===== Dataset extract =====

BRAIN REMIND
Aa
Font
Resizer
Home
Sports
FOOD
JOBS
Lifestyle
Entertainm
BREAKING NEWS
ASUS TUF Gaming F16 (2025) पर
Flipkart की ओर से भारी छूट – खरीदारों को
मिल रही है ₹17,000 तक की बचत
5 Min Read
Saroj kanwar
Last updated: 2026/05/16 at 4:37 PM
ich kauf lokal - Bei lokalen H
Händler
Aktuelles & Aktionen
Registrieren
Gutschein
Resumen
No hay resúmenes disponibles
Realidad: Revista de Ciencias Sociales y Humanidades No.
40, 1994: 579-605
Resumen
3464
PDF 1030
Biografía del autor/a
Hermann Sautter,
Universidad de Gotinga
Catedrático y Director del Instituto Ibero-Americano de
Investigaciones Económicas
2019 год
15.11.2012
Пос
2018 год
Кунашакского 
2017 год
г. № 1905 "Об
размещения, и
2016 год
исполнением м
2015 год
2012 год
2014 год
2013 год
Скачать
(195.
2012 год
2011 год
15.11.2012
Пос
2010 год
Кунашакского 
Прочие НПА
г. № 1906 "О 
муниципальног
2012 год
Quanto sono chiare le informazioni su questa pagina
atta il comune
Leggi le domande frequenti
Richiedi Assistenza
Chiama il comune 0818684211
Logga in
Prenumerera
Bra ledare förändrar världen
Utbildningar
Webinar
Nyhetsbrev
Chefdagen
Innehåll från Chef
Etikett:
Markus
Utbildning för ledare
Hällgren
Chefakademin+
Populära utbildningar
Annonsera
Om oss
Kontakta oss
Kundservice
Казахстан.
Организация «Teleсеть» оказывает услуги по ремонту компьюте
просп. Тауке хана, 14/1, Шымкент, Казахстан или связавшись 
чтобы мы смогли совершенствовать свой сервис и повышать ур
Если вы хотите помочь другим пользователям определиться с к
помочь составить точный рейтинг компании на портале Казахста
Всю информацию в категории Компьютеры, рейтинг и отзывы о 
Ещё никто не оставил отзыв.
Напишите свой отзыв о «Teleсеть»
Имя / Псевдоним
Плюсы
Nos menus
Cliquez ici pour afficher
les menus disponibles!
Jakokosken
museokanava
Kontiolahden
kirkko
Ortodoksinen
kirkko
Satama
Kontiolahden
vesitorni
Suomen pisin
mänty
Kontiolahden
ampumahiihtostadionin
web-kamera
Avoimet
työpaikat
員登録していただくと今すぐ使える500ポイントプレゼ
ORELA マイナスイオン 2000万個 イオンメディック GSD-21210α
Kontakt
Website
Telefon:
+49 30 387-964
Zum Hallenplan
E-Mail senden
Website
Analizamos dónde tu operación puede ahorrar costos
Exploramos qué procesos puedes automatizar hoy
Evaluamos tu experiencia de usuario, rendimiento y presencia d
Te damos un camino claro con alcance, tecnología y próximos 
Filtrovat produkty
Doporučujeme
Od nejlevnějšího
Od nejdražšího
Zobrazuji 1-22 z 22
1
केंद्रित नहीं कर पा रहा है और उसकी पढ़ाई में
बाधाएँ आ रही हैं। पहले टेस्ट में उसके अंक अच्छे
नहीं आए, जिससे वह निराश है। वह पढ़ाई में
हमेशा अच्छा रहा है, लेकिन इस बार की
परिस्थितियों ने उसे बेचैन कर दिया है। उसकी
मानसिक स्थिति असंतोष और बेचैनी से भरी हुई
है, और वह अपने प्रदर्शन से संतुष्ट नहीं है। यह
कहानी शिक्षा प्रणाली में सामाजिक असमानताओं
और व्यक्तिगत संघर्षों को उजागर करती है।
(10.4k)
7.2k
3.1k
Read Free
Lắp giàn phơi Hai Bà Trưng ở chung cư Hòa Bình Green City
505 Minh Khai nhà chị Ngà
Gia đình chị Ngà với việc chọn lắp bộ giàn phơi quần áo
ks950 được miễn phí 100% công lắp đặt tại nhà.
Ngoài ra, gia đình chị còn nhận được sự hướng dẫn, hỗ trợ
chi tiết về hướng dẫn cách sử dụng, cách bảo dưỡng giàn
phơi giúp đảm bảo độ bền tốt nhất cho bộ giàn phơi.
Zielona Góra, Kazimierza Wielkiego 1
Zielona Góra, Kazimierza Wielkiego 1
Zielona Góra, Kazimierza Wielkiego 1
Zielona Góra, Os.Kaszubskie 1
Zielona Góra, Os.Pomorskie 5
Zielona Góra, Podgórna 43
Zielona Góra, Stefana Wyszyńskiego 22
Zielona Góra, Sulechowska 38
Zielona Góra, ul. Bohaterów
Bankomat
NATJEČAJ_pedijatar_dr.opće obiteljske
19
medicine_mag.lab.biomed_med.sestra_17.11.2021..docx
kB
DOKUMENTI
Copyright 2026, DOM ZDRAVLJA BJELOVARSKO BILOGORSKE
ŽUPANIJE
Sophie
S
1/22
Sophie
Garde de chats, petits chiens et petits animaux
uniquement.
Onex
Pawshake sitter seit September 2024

=====

__Task objective__. Every line from the data above that contains "Казахстан" must appear in the answer.

__Task response__.
Казахстан.
просп. Тауке хана, 14/1, Шымкент, Казахстан или связавшись 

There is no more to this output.